Ein Stil – viele Bezeichnungen

Insbesondere die künstlerische Auseinandersetzung mit der Natur war ein wichtiges Element dieser Kunstepoche. Künstler des Jugendstils waren nicht nur in Deutschland aktiv, sondern auch in anderen Ländern Europas. Lediglich die Bezeichnung war eine andere. In Österreich hieß sie Secession, in Frankreich Art Noveau, in Italien Stile Liberty und in England sprach man vom modern style.

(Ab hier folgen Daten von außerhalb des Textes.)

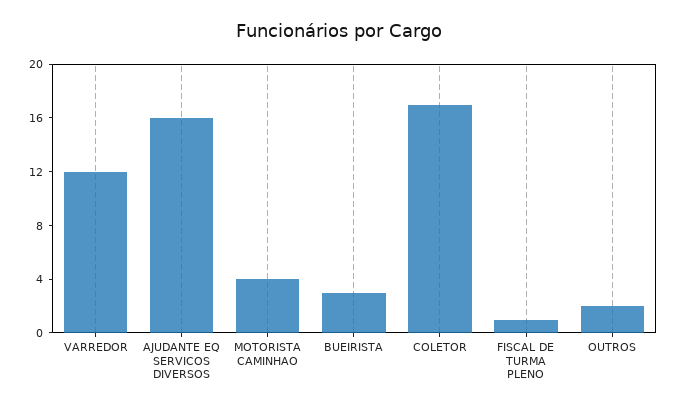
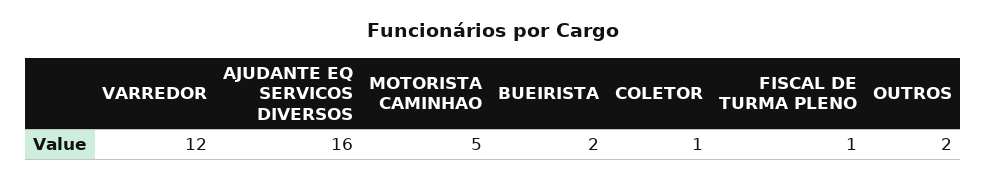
MOTORISTA CAMINHAO: 4 -> 5
BUEIRISTA: 3 -> 2
COLETOR: 17 -> 1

Jugendstil Literatur – Lyrische Auseinandersetzung mit der Natur

Der Jugendstil in der Literatur bezieht sind in erster Linie auf lyrische Texte. In der Auseinandersetzung mit der fortgeschrittenen Industrialisierung orientierten sich die Texte oft an Naturphänomenen. Es sollte ein gesellschaftliches Bewusstsein für das so genannte „Natürliche“ entstehen. Dementsprechend waren die Texte oft mit Naturschwärmereien und Blumenmotiven gespickt. Gleichzeitig war die Auseinandersetzung mit Mythen, Märchen und Sagen ein wichtiges inhaltliches Element der Jugendstilliteratur, die in Form von antiquarischen Büchern auch heute noch sehr begehrt sind. Die Originalausgaben der Werke erzielen heute hohe Preise. Antiquitäten sind die Werke der Jugendstilliteratur deshalb, weil diese Stilepoche nur kurze Zeit anhielt und eher in kleineren Auflagen erschien.

Zentrum der Bewegung im deutschsprachigen Raum waren München, Darmstadt, und Dresden. Hauptvertreter der Jugendstilliteratur waren neben Rainer Maria Rilke und Frank Wedekind, Max Dauthendey, Else Lasker-Schüler und Richard Dehmel, deren Bücher am bekanntesten sind.